*YOUR TASK:* Only one stretch of the listing below is wanted. Give it again exactly, from the line with "LUPS will understand the" through the line with "LUPS will are".
↓↓↓
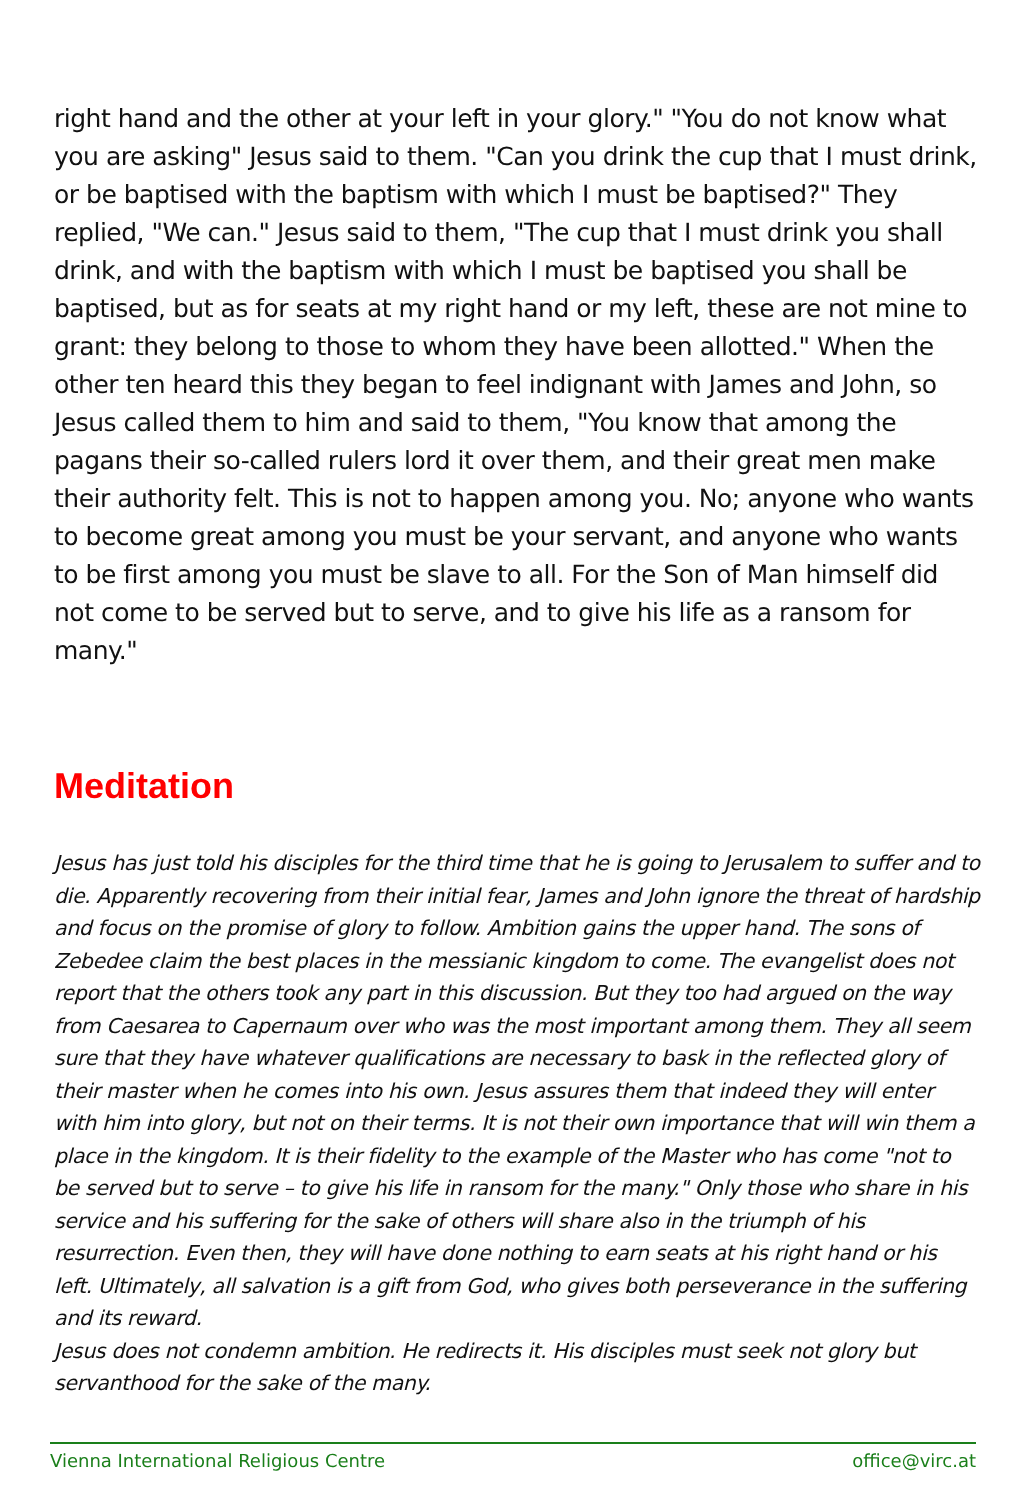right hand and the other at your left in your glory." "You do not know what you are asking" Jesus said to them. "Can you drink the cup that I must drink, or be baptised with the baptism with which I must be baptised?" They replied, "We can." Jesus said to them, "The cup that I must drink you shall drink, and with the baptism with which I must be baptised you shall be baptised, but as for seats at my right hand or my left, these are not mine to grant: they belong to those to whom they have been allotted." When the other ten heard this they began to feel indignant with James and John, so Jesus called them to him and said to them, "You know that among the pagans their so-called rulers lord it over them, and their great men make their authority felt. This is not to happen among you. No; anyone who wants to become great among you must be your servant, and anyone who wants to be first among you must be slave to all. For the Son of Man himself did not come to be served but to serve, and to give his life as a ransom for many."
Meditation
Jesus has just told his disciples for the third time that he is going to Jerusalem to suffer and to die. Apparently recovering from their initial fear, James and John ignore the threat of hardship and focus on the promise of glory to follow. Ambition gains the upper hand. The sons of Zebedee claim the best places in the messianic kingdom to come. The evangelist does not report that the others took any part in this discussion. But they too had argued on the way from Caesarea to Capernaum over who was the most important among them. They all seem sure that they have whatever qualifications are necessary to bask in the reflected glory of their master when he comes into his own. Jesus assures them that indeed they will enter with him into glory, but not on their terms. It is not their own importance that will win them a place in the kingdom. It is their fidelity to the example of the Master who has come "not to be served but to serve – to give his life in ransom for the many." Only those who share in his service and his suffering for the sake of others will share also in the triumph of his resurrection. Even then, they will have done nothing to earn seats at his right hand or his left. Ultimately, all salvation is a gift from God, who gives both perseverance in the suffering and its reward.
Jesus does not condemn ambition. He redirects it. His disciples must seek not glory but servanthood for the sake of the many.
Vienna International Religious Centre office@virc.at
↑↑↑
↓↓↓
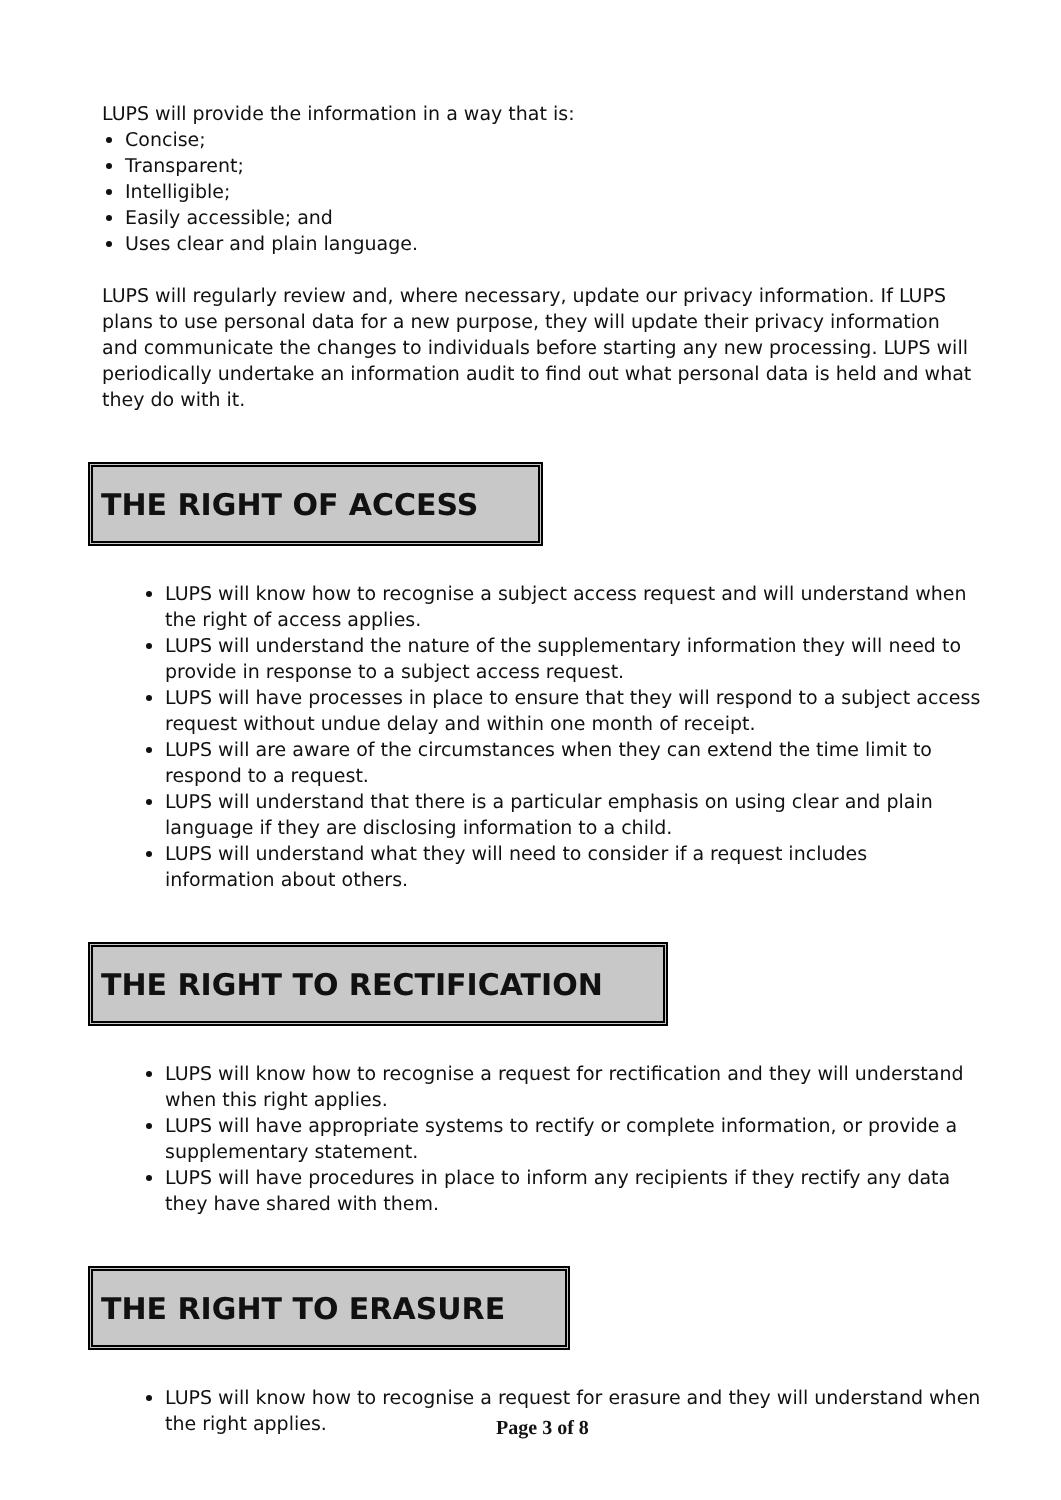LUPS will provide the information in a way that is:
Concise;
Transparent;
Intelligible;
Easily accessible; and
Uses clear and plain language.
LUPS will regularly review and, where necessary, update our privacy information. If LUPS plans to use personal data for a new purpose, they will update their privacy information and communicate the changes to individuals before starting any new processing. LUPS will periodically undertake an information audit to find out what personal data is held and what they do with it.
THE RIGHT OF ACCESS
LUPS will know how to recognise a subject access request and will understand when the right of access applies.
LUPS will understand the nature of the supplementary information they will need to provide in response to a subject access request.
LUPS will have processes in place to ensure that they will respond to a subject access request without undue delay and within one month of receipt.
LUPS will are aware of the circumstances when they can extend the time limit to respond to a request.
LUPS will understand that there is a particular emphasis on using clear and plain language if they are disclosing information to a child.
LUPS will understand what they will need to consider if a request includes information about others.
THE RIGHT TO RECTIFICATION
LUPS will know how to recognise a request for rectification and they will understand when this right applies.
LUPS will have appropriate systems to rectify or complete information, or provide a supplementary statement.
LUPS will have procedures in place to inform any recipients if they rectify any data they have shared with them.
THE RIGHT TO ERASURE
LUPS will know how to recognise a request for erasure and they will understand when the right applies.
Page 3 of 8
↑↑↑
*WRITTEN ANSWER:*
LUPS will understand the nature of the supplementary information they will need to provide in response to a subject access request.
LUPS will have processes in place to ensure that they will respond to a subject access request without undue delay and within one month of receipt.
LUPS will are aware of the circumstances when they can extend the time limit to respond to a request.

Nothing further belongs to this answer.